What is customer churn?

As your business grows and becomes bigger and better at what it does, there is one inevitability that is always lurking just around the corner.

You are going to lose customers.

No matter how hard you work or how amazing your product is, at some point people just won’t come back. They will go and buy from someone else.

While this is sad, and in some cases quite worrying, it is absolutely inevitable. No company, no matter how amazing, can avoid losing customers.

It’s what we refer to as ‘customer churn’. Customer churn happens when you lose customers as part of the natural process of running a business over time.

The difference between successful and unsuccessful companies is whether you allow the churn to get out of control.

A definition

Customer churn is best defined as the percentage of customers who stopped using your product or service during a particular time frame.

This means the number of customers you lost during the last financial quarter, as a percentage. Or the lost customers in 2018. Essentially, it’s a percentage figure that gives you an idea of the size of the chunk of customers you lost during a certain time period.

To work out your customer churn, simply divide the number of customers you lost in the time period (say a month) by the number of customers you had at the start of that time period.

Kind of like this, really (with thanks to Adrian Swinscoe)

I am hopeless at Maths, so I found this really handy churn rate calculator, which not only works out the churn, but also how much it costs your business.

So why do this?

It’s easy to dismiss losing a small percentage of income every now and then, but if you continually use a churn rate calculator, as a freelancer or small business, you will soon see how important it is to reduce churn.

I have talked about how important it is to hold onto customers (and that is, basically, what this blog is all about), and customer churn is a great and useful way to highlight the impact of not doing that. Reducing your churn rate is a really big part of your success.

If you have a high churn rate, attached to a significant loss in revenue every month, for example, you’re failing. It means that your work is not good enough to make people keep giving you money for it.

Seriously, that’s what it means.

If you’re a freelance writer and you land a great client that has plenty of work available, and you lose them within a few weeks, what does that tell you?

In addition to that, a high churn rate should be a strong and urgent warning sign for you. It means you have to improve what you do, possibly on a huge scale. People are simply becoming unhappy with your work.
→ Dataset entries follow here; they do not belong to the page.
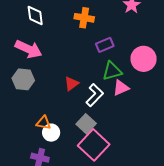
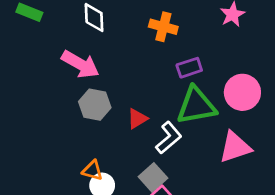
green triangle: (112, 71) -> (196, 106), size x1.4
gray hexagon: (23, 79) -> (95, 105), moved
pink triangle: (121, 88) -> (235, 147), moved, size x1.4

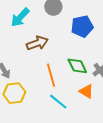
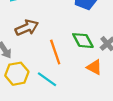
brown arrow: (37, 43) -> (27, 28), moved
cyan line: (58, 102) -> (47, 79), moved

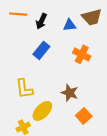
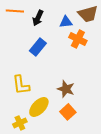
orange cross: (82, 54) -> (78, 39), moved
orange square: (84, 116) -> (68, 112), moved

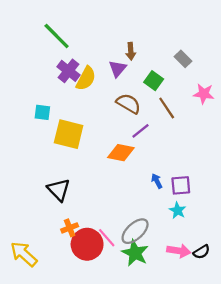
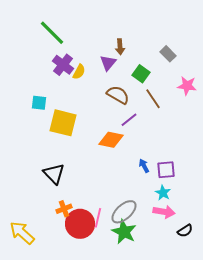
yellow semicircle: (86, 79) -> (79, 72), size x0.7
pink line: (107, 238) -> (98, 218), turned 54
pink arrow: (179, 251) -> (164, 212), moved

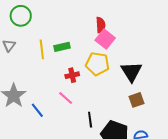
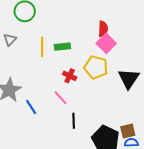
red cross: (72, 75) -> (70, 76), turned 32
brown square: (137, 100) -> (128, 131), moved
black line: (90, 120) -> (74, 121), moved

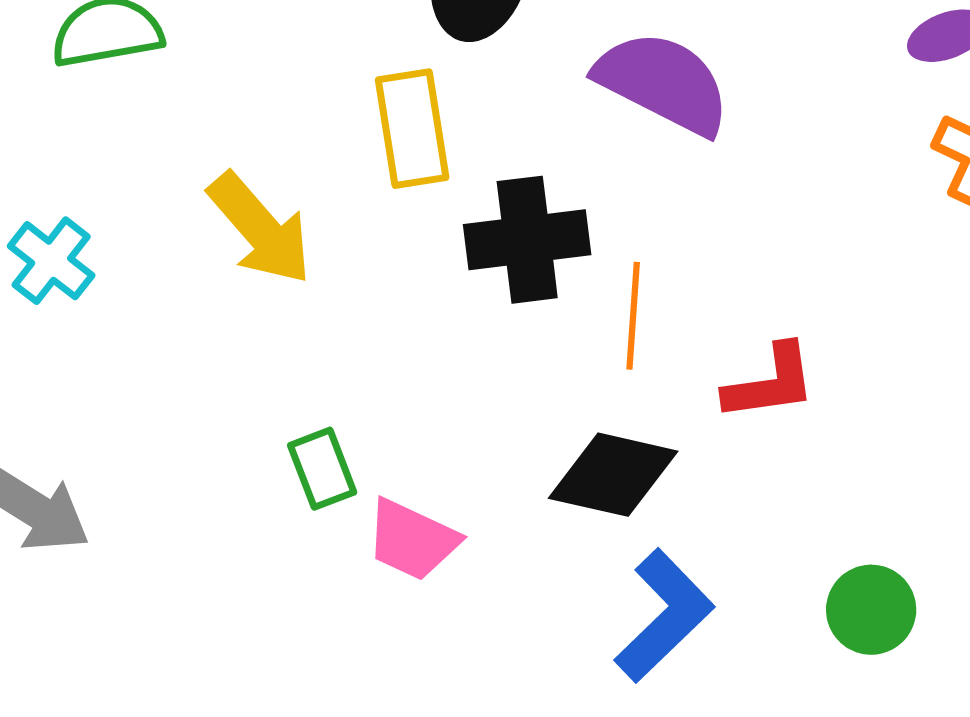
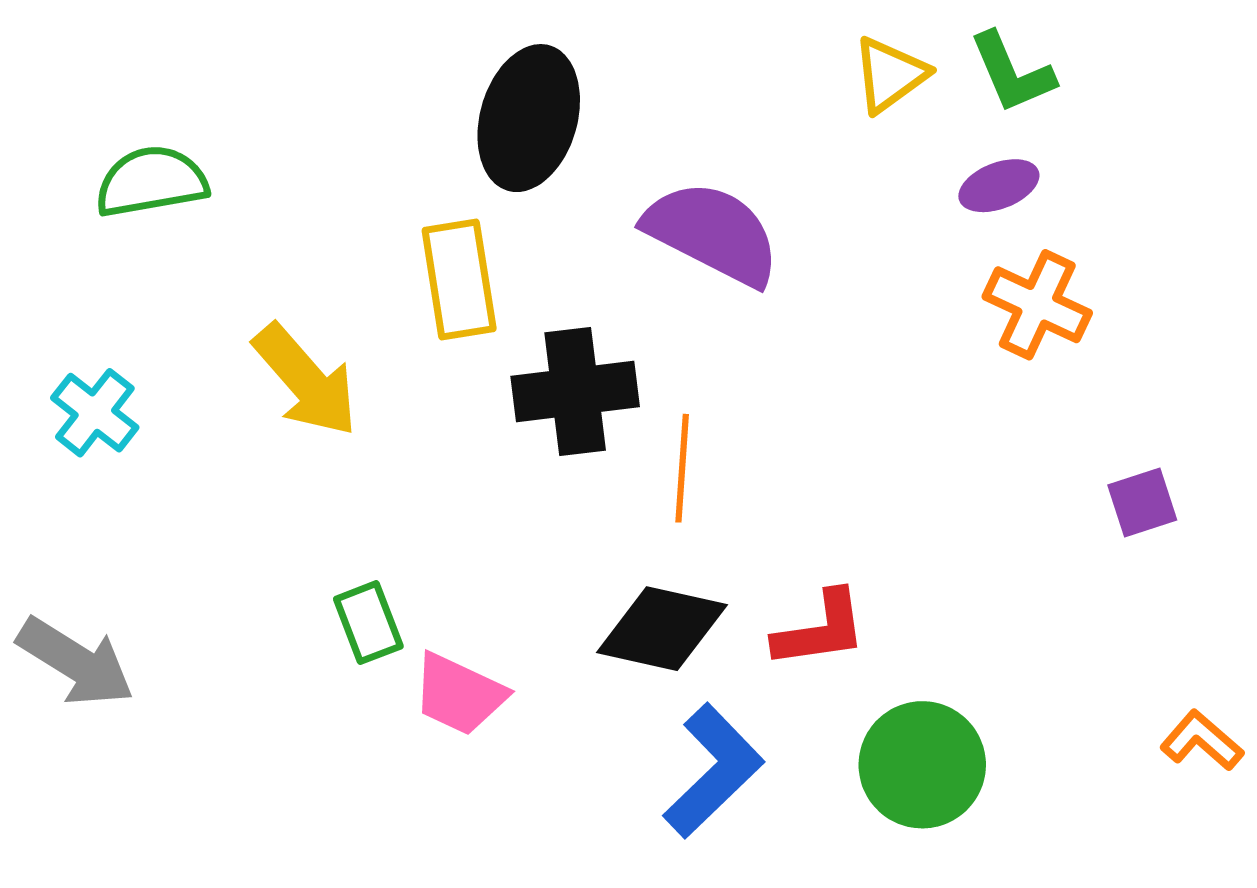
red L-shape: (770, 383) -> (820, 630), moved
green circle: (871, 610) -> (922, 765), size x1.4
Of course, you could be a freelancer or small business owner who just wants to ‘bag and run’ clients. One shot work, in other words. But is that really what you want? Is that healthy? What happens when your selling isn’t working out too well one month? It’s a good job your customer churn is low, right?

You get the picture.

Why customer satisfaction surveys are important

If a business is to stand out in today’s hyper-competitive marketplace, it has to excel at customer happiness. This builds the foundations of customer retention, and as we all know, this makes running a business a whole lot easier.

A customer satisfaction survey is an effective way to create future customer happiness. The simple truth is that if you know what customers want, and what they don’t want, you have the ability to make more people happier when they buy from you.

A customer satisfaction survey is a doddle to arrange. Even the most basic customer relationship tools (like Mailchimp) have customer relationship survey options. And then you have your dedicated survey platforms (such as SurveyMonkey) that allow you to ask questions on a large scale.

And if you don’t have access to any of that, you can just create a spreadsheet and send out surveys individually.

But creating a customer satisfaction survey is vital for a number of reasons.

Customers are becoming less loyal

Maybe it’s something to do with the fact that there is much more choice these days, but customers are not necessarily going to stay with one provider or manufacturer time and time again. They can always go online and find a similar product or service that is cheaper or is delivered quicker.

If you have a survey, and you are sending it out to customers, you will get responses that give you clues (or clear instructions) as to how you can make your offering more attractive to them.

You can’t keep hold of them all, but some customers will let you know what it takes to keep them. And they will do it through a response to a customer satisfaction survey.

It feels nice

Again, in the huge and often impersonal online world, having contact with a company on a more human level makes a big difference.

A survey is one extra piece of customer-focused marketing. In fact, throw that slightly cynical last sentence to one side for a moment. A survey is one extra piece of human interaction online. And that one extra piece could mean a customer feeling more connected to your company.

And that means that they will be more likely to stay with you.

About that loyalty thing again

The Harvard Business Review undertook some research back in 2014 that showed that a subscription-based business (as in a membership site or club, or a magazine site) can see massive loyalty as long as customer satisfaction is there.

With thanks to HBR

A customer satisfaction survey measures that customer experience you see on the bottom of the table. If you can use a survey to monitor satisfaction, and then implement actions that are informed by your findings, you’re looking at loyalty.

It’s clear that customer happiness and great customer service bring about loyalty from customers. It’s also clear that acting upon what you discover through a customer satisfaction survey can help to build that happiness.

Even if you’re a freelancer, working for yourself, it takes no time at all to create a good customer satisfaction survey, and the benefits can last for years.